Japan’s inflation rate edged further up in September, raising hopes within the government it is winning its war on decades of falling prices. But economists warn the figures are still too weak to call out a victory.
Japan's core consumer price index, excluding food, rose 0.7 percent in September compared with the same month a year ago, posting its fourth monthly gain in succession, the government in Tokyo announced Friday.
With food prices factored in, the index was up 1.1 percent, the latest inflation data showed.
The news about rising inflation in the world's third-largest economy was welcomed by the government of conservative Prime Minister Shinzo Abe.

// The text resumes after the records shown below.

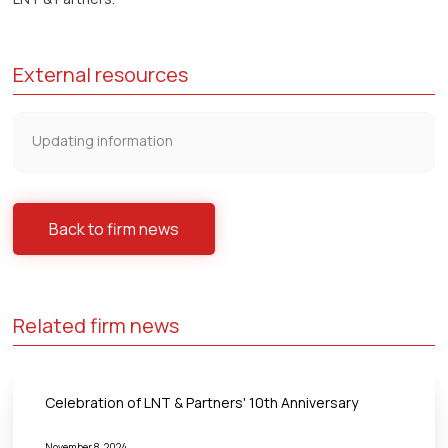
External resources
Updating information
Back to firm news
Related firm news
Celebration of LNT & Partners' 10th Anniversary
November 8, 2024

For the past 15 years, Japan has been locked in a deflationary spiral marked by falling prices, lower consumer spending, reduced investment and dropping growth.
Economics Minister Akira Amari likened Tokyo's battle against deflation to climbing the country's highest mountain, Mount Fuji.
“Oxygen is getting thin but we'd like to hold out,” he told a news conference.
Abe's economic policy, also known as Abenomics, has sought to overcome deflation with a mixture of ultra-loose monetary policy and big government spending. His efforts appear to be bearing fruit as the economy grew at a rate of 3.8 percent in the first half of 2013, and business confidence hit a five-year high in September.
Reading between the lines
However, inflation in September was mainly driven by higher import prices due to a weaker yen, rather than surging domestic demand as is desired. This is because only a few firms were heeding Abe's call to raise wages while also raising prices as the economy rebounds.
Therefore, economists fear that Japan's Prime Minister might not reach his stated goal of reaching an annual inflation rate of 2 percent in the course of next year. London-based economic research group Capital Economics, for example, issued a downbeat assessment, saying any further increases in inflation should be muted.